When the Australian troops set off for World War One, they often took mascots for good luck. People brought animals into the training camps, or the soldiers put out appeals through the newspapers, asking for people to donate kangaroos or wallabies. The animals provided entertainment and interest during the long sea voyages. In Egypt, the troops bought other mascots for a handful of coins in the bazaars.
Zoos far away
There were many different mascots in the camp sites, some so tame that they wandered anywhere they liked around the camp. As well as kangaroos, there were dogs, cats, wallabies, opossums, donkeys and monkeys. Kookaburras could be heard laughing around the tents. There was even mention of a koala and a Tasmanian devil. New South Wales troops made a burrow for their colony of rabbits and surrounded it with a map of Australia, marked out with white stones. The rabbits were very quiet and never tried to leave.
The camp sites were dry and barren, so the soldiers grew patches of grass to feed the rabbits and kangaroos. On windy days, clouds of dust rolled over the camp sites and smothered everything in sand. Sometimes the sandstorms brought clouds of locusts, about five centimetres long and like big, brown grasshoppers, and the soldiers could not help thinking what havoc they would cause to an Australian wheat crop, back home.
A new world
For young men who might never have been out of their own country before, Egypt was an enthralling place, full of ancient sites and fascinating new experiences. On their days off , the soldiers took the tram into the city of Cairo and explored the markets, mosques and museums. They sailed on boats on the Nile River, rode camels and donkeys to the Sphinx and climbed to the tops of the pyramids. Another popular trip was to the Cairo Zoo.
The zoo was set among trees and greenery, which must have been a welcome change from the endless sand of the desert. Its paths were paved with coloured or black-and-white stones set in different patterns, and there were caves, waterfalls and an artificial lake. A band played music in a rotunda and there was a garden with tables and chairs set out for lunches or afternoon teas.
We know what the zoo looked like from soldiers’ letters.
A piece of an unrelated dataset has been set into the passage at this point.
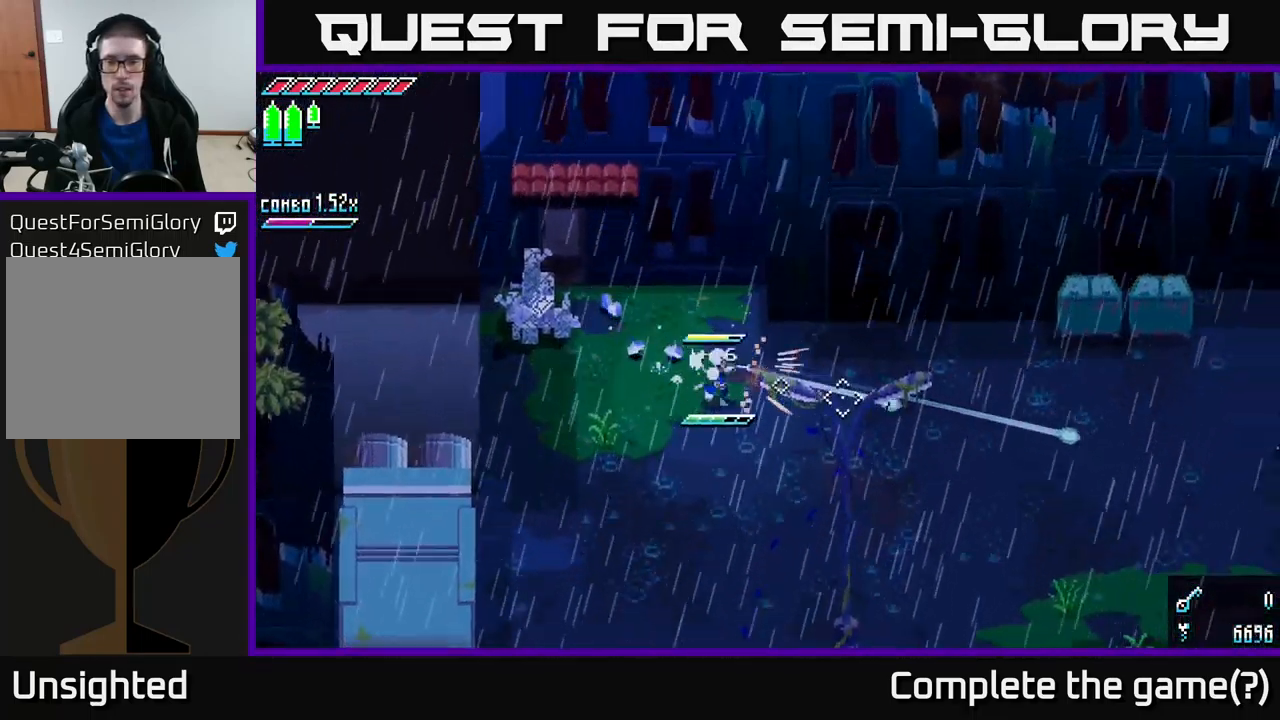
{"buttons": ["L2"], "left_stick": "down-left", "right_stick": "right", "events": [[50, "L2", "down"], [133, "L2", "up"], [200, "L2", "down"], [267, "L2", "up"], [333, "L2", "down"], [417, "L2", "up"], [450, "L2", "down"], [450, "left_stick", "down-left"]]}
When soldiers wrote home during the war, their letters were often published in local newspapers, because other families with sons or brothers serving in the same units would be keen to know what they were doing. Driver Harold Malcolm described ‘the wonderful paths … worked into beautiful designs’ that wound through groves of banyan trees. ‘Everything is beautiful and green, and it takes one right back to the gardens in Adelaide,’ he wrote in 1915.
As well as the beautiful setting that reminded the soldiers of gardens back in Australia, the zoo had an amazing collection of animals: lions and tigers, elephants, giraffes, hippos, ostriches, baboons, monkeys, turtles, alligators, snakes and crocodiles. Surprisingly, it also housed kangaroos and cages of Australian birds. These were regimental mascots that had been donated to the zoo by Australian soldiers when their units had left Egypt for Gallipoli in Turkey.
Reminders of home
Lance Sergeant JW Kerr described the delight of the men as they watched ‘the silly antics of a youthful kangaroo’ or heard ‘the shrill call of the magpie, the chattering of a parrot or cockatoo, or the gee-haw of a kookaburra.’ He said these things helped the men to forget all about war for a few moments, and be transported brieﬂy back to their homelands.
Egyptian people who had never seen kangaroos before were intrigued by them. For the Australian soldiers, the kangaroos were a happy reminder of home. ‘It made our faces glow when we saw them,’ Harold Malcolm wrote.
The kangaroos made a long journey to the other side of the world and, like many of the soldiers, they would never return. They didn’t ask to go to war, but as mascots, they helped to cheer up thousands of men who were far away from family, friends and familiar surroundings.